The second season of “13 Reasons Why” is now out on Netflix. There are so many different articles and opinions on whether the show has helped or hindered suicide prevention. Whether it promotes suicide glorification or lends itself to more communication within our society about mental health.
SEE ALSO: 31 Reasons Why I Would NEVER Watch Season 2 Of '13 Reasons Why'
Now, it is completely up to you as to whether you are in the correct headspace to watch this series. It talks about a serious subject matter and should not be taken lightly. It's also up to you to decide whether the show is the correct format for speaking about these issues.
Yes, it talks about suicide and rape and bullying. Yes, these issues are important. And yes, this stuff happens.
But suicide isn’t as pretty as it is on TV. In high school, I lost two of my friends to suicide.
I grew up in a very small town where everyone knew everyone and you had to drive an hour just to get to a Target. In high school, we were seemingly protected by everything. We were young and didn't know the harsh realities of the real world.
The school had sent out letters the day my classmate killed himself. Each class period, they told us the news, over and over again. Telling us that there were counselors, encouraging us all to talk about it.
For a moment, time in that small town stopped.
We were morning the loss of our friend. The community came together to focus on the teens in this town. Maybe we weren’t as perfect as we thought we were.
We put up suicide prevention posters and wrote compliment cards to one another in class. We came together and listened to one another. We cared.
But the sad thing is, life goes on, and we were expected to go right along with it.
And no matter how many posters we plastered the walls with of hotlines we shared, it made no difference to the next life that was snuffed out all too soon a few months later.
Again, the teachers were given a letter as to what to tell us and each period was another reminder that he was not here.
But we were expected to move on. We were expected to go back to school and finish out finals.
I had to leave the funeral early to finish an essay. I had never been late to any class in my entire high school career, but that day I was counted late to class because I had been to a second funeral in under a year.
Life stops for no one, not even the dead.
Not just a couple months ago, another friend committed suicide. It’s been years since I first lost my two friends, but again, someone else took their own life.
He was smart and funny and amazing, but he had trouble seeing himself that way. Why is this the only option for people these days? Why couldn't he get the help he needed to live his life out? Why couldn't we listen or care just a little bit more?
Something isn't right in our society if kids are killing themselves.

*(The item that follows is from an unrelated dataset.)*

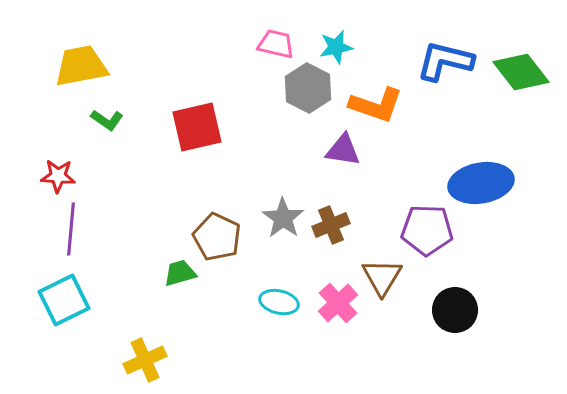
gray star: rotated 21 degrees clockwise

I never got to say goodbye. I never got to listen to cassette tapes painted with blue nail polish. And they never got their epic endings.
Eventually, people just stop talking about it. Eventually, we all just stop talking about it until someone else decides it's too much.

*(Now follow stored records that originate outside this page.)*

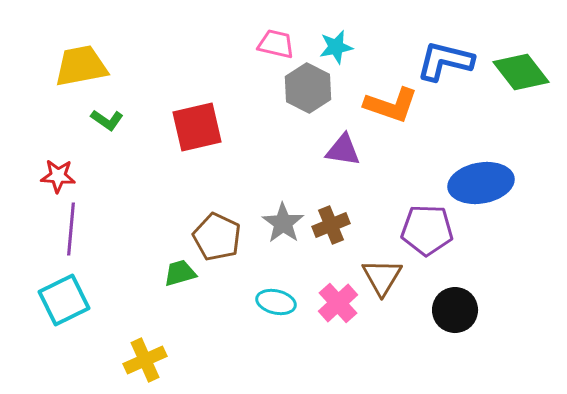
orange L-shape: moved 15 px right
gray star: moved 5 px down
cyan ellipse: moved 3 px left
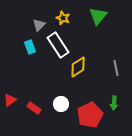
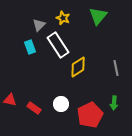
red triangle: rotated 48 degrees clockwise
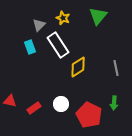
red triangle: moved 1 px down
red rectangle: rotated 72 degrees counterclockwise
red pentagon: moved 1 px left; rotated 20 degrees counterclockwise
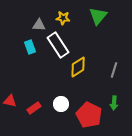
yellow star: rotated 16 degrees counterclockwise
gray triangle: rotated 48 degrees clockwise
gray line: moved 2 px left, 2 px down; rotated 28 degrees clockwise
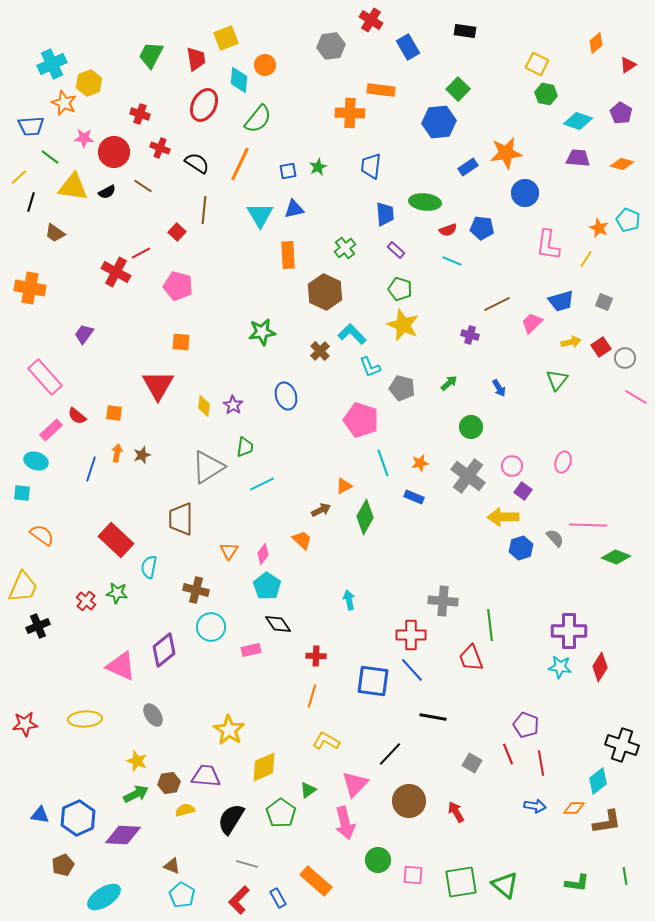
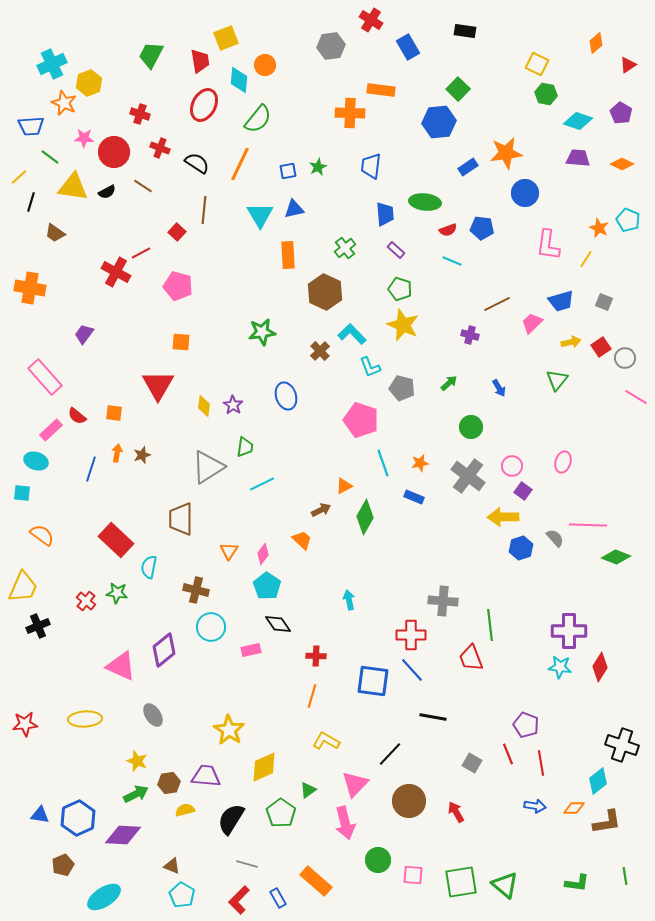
red trapezoid at (196, 59): moved 4 px right, 2 px down
orange diamond at (622, 164): rotated 10 degrees clockwise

Suicide is scary. Suicide is not pretty. Suicide is not something we can popularize and then go back to shoving into the dark corners of the reality we refuse to except.
Suicide is real. Don't let stigma's or television shows dictate when we act and when we notice.
The topics being discussed are sensitive and serious. It is not a show to casually binge-watch and forget about the next day. The thing is, we need to be talking about it. We need to be caring. We have to.
The one thing that this show can do is open communication with each other and our society to talk about the ugly stuff, the stuff no one wants to talk about.
Suicide isn't pretty. It isn't the answer. But we need to figure out what is.